In our mid-2020 vulnerability update, we will leverage the expert insight of Avira’s Vulnerability Detection Team – part of Avira’s Protection Labs – to look at some of the most critical vulnerabilities that could be exploited.
Top 5 vulnerabilities
Our top 5 vulnerability threats for mid-2020 make this list based on our assessment of their criticality, coverage, and impact.
This summer, we’ve seen multiple critical high-risk vulnerabilities disclosed – and patched – across a wide range of software platforms. The most important of these vulnerabilities is ‘Zerologon” that impacts domain controllers. This is closely followed by SIGRed, a series of bugs in Microsoft’s DNS mechanism.
Microsoft Netlogon vulnerability “Zerologon”

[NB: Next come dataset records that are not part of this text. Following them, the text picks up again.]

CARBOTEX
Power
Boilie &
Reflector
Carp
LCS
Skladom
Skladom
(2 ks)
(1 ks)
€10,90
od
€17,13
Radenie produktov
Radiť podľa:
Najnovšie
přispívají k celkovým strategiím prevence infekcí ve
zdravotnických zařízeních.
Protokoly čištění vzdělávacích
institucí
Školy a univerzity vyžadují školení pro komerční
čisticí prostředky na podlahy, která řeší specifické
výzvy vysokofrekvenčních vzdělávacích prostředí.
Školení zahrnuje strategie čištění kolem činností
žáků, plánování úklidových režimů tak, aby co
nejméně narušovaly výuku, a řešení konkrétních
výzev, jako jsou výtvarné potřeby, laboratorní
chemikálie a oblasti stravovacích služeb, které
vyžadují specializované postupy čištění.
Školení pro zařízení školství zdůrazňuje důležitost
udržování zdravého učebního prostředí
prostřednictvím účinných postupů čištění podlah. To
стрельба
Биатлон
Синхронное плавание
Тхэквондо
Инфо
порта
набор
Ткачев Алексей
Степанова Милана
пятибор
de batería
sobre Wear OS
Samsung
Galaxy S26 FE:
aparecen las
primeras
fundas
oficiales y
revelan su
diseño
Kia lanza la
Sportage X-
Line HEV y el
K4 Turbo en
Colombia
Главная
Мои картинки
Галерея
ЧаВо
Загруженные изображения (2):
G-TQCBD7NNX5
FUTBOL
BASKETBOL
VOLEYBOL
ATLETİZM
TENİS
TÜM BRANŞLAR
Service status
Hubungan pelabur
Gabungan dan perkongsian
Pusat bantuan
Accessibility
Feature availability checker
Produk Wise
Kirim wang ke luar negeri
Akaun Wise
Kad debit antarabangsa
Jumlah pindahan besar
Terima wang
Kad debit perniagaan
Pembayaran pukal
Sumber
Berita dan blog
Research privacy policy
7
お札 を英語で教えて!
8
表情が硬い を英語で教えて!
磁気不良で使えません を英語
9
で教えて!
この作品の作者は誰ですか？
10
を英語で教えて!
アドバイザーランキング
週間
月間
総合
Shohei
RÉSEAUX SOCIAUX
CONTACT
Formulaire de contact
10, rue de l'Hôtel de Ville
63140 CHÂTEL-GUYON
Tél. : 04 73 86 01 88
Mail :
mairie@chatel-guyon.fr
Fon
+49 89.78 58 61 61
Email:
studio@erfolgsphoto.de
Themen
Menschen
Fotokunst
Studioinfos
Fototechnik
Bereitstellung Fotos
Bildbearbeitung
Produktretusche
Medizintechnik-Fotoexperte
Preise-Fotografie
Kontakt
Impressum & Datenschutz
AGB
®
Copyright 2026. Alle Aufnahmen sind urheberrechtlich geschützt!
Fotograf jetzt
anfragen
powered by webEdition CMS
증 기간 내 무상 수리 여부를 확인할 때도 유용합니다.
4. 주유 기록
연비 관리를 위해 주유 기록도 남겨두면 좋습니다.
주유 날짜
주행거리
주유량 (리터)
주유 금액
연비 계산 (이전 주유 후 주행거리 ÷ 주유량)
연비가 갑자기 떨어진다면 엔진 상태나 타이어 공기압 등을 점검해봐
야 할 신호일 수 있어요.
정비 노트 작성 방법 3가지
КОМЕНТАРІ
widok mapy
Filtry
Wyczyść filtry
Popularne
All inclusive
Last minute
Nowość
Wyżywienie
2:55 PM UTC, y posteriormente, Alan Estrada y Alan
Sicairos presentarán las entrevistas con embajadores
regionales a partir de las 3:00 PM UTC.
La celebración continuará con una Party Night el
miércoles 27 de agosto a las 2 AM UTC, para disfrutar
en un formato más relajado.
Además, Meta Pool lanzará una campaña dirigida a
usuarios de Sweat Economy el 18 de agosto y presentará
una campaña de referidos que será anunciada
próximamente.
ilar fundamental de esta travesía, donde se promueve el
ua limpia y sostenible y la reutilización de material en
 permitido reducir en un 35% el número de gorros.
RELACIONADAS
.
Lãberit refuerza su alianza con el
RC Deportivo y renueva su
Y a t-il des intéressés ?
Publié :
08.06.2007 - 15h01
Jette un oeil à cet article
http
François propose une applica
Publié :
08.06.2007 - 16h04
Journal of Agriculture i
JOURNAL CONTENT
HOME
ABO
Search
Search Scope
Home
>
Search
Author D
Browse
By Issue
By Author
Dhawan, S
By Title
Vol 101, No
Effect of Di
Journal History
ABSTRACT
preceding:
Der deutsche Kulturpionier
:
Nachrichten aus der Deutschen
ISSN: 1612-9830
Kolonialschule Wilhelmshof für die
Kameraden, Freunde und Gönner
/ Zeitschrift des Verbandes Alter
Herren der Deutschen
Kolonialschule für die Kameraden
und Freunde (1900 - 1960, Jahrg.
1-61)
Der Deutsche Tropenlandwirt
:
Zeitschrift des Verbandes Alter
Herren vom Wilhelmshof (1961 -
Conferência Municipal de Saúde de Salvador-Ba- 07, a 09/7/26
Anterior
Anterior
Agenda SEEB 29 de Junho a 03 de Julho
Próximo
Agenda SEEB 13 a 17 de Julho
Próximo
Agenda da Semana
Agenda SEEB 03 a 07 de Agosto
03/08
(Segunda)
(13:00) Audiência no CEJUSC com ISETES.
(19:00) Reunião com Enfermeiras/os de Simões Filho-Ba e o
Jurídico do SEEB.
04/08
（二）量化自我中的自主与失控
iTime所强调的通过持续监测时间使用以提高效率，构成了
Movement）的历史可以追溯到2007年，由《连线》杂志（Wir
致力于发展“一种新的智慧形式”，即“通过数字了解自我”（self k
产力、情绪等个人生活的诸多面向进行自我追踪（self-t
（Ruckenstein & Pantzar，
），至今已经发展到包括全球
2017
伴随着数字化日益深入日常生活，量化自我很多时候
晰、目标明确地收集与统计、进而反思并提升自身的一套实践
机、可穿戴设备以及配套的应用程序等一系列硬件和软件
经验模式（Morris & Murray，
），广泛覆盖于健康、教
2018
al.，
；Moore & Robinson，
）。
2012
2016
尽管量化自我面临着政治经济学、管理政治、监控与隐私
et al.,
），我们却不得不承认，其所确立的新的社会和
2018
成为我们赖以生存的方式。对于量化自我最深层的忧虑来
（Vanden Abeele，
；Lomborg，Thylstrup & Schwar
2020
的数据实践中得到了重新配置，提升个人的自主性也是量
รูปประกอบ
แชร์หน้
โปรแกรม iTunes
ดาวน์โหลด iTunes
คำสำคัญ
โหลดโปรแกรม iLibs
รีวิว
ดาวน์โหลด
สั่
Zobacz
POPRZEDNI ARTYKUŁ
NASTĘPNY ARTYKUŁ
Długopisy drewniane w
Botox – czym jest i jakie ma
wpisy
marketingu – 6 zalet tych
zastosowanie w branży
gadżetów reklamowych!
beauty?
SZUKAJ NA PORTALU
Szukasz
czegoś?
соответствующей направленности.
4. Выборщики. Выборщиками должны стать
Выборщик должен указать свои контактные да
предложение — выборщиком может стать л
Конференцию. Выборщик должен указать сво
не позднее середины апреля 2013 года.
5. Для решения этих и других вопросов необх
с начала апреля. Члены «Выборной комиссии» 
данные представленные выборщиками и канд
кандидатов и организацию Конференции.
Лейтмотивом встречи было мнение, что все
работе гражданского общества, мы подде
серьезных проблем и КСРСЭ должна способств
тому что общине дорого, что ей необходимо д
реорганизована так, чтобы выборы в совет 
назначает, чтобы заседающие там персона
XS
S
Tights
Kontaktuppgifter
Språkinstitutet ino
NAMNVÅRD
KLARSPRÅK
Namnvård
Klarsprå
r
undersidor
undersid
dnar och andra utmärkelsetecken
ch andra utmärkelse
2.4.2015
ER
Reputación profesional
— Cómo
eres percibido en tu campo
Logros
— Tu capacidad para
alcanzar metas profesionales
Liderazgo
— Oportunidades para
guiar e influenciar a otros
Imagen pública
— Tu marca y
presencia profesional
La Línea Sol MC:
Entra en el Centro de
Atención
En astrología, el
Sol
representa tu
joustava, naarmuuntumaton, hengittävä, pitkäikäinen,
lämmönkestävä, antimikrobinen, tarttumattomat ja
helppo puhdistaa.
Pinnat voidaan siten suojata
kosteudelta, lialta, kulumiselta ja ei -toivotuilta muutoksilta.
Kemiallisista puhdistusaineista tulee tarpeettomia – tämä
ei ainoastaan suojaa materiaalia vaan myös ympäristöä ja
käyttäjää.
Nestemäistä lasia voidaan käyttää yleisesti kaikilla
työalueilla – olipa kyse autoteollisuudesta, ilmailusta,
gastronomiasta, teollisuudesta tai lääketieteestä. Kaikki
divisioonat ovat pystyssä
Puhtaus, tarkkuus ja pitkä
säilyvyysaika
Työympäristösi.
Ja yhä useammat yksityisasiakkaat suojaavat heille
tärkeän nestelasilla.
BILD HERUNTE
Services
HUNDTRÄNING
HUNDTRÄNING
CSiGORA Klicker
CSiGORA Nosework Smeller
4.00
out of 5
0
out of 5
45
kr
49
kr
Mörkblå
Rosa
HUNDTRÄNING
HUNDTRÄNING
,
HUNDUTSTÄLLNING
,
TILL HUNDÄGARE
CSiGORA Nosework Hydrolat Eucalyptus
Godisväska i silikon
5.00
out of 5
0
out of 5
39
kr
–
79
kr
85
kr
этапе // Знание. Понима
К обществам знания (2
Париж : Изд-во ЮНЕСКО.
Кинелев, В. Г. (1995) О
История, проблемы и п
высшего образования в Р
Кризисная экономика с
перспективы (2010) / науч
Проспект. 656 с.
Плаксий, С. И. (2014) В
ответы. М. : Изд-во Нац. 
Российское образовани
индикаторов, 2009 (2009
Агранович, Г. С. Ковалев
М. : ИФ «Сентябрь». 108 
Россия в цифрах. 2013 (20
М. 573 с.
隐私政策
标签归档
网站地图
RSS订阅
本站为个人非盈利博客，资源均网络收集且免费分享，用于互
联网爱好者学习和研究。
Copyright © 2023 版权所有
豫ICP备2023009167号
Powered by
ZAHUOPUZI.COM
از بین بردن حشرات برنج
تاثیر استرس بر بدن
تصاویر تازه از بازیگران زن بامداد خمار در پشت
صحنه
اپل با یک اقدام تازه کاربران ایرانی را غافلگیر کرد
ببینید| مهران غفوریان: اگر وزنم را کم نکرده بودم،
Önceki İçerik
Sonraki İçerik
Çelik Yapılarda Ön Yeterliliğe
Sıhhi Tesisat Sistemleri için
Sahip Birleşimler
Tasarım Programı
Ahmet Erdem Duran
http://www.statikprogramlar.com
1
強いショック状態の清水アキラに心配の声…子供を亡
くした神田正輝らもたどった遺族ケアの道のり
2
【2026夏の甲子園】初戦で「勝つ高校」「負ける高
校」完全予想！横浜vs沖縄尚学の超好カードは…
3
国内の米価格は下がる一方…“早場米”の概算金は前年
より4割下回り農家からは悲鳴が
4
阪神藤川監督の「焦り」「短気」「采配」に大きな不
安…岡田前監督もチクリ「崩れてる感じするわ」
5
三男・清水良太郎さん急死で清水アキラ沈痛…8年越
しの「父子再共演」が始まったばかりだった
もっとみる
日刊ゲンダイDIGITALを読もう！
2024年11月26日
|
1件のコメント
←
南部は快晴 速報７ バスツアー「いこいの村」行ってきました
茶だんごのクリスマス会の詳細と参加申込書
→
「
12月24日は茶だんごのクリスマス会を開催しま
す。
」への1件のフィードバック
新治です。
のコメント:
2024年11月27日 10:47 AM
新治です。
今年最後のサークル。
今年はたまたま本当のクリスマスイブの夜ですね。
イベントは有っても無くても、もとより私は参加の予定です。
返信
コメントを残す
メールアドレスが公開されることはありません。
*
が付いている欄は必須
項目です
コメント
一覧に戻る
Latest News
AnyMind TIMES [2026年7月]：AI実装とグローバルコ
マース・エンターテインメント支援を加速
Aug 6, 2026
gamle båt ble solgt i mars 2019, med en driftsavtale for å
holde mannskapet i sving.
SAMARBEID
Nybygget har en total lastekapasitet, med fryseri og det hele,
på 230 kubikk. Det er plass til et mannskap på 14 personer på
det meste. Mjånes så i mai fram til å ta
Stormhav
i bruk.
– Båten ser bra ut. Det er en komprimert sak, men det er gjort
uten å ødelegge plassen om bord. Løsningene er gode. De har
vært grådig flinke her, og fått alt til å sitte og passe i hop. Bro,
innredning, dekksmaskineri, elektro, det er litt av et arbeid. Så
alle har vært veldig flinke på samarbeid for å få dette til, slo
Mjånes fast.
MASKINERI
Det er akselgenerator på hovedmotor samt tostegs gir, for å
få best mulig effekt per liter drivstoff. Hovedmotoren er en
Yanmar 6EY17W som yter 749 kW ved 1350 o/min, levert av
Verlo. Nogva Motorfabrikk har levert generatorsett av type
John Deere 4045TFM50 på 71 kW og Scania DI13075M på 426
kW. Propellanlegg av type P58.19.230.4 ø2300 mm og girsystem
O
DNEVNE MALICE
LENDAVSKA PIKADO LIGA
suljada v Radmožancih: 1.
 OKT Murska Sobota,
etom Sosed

Microsoft’s August Patch disclosed a bug that received a maximum CVSS score of 10 out of 10. It was assigned CVE-2020-1472 and is more commonly known as Zerologon.
Successful exploitation of Zerologon could allow an unauthenticated remote attacker to take control over the domain controller and leverage admin privileges.
At the core of this vulnerability lies a weak encryption standard and the authentication process used by the Netlogon protocol. Incorrect use of the AES encryption mode enables any account’s identity to be spoofed. This creates the opportunity to replace the password with [empty] or zeroes. Consequently, the vulnerability has been dubbed “Zerologon.”
Proof of concepts have started surfacing in public repositories. Microsoft announced a secondary fix for the vulnerability in a future release.
Active attacks leveraging the Zerologon vulnerability were spotted in the wild in September.
In a similar case, public exploits for SMBGHOST were released in the summer. This led to a considerable increase in the number of external attacks on exposed SMB services.
Microsoft DNS vulnerability CVE-2020-1350 aka SIGRed
Following a series of DNS bugs reported – and patched – by Microsoft this summer, CVE-2020-1350, dubbed SIGRed, presents another vulnerability with a CVSS base score of 10/10. SIGRed affects Windows Server versions 2013 to 2019 and the wormable potential of an exploit makes the severity ‘critical.’
This vulnerability makes arbitrary remote code execution possible. By sending a larger payload than the server can handle, an integer overflow leads to heap-based buffer overflow. According to CheckPoint, to trigger the vulnerability the malicious DNS server and the victim’s Windows servers need to communicate using SIG or RRSIG records. Both have the same structure.
Microsoft uses the same SigWireRead function to parse both record types, which was an inspiration for the SIGRed alias of the vulnerability. Public exploits have not yet surfaced on available resources, although recent blog posts describing a full exploitation scenario have been published.
F5 BIG-IP Remote Code Execution
A critical remote code execution vulnerability in F5’s BIG-IP product was disclosed and assigned CVE-2020-5902. This vulnerability affects the configuration utility tool available through the BIG-IP management port. Exploitation requires network connectivity to the F5 BIG IP port. It allows unauthenticated attackers to execute arbitrary system commands, create or delete files, disable services, and trigger arbitrary Java code to compromise the system.
Shortly after the security advisories were published, active exploits were recorded when opportunistic mass scanning for vulnerable devices.
Mozilla Firefox Use After Free
Mozilla Firefox browser patched CVE-2020-12405 at the beginning of June. The disclosure revealed a race condition affecting the SharedWorker component which could result in a Use After Free vulnerability. Successful exploitation can lead to remote code execution. There are currently no reports of abuse of this vulnerability.
Bluetooth “BLURtooth” attack
The Bluetooth SIG organization disclosed CVE-2020-15802 in September. The disclosure included guidance on how device vendors can mitigate a new attack on Bluetooth capable devices. The vulnerability named BLURtooth (or the BLUR attack) exploits the lack of cross-transport key validation that allows an attacker to bypass Bluetooth Classic and Bluetooth Low Energy (BLE) security mechanisms.
Bluetooth Basic Rate/Enhanced Data Rate (BR/EDR) configurations are used for low-power short-range communications. To establish an encrypted connection, two Bluetooth devices must pair with a link key. It is possible for an unauthenticated, adjacent attacker to impersonate a previously paired/bonded device and successfully authenticate without knowing the link key. An attacker could then gain full access to the paired device by performing a Bluetooth Impersonation Attack (BIAS).
This vulnerability potentially exposes billions of devices that use the affected versions. Currently, there are no patches released to mitigate this attack.
Vulnerabilities and exploits are a continuous threat. At Avira’s Vulnerability Detection lab, we continuously monitor exploitation activities and analyze the latest vulnerabilities in order to provide our customers with the best protection and detection capabilities.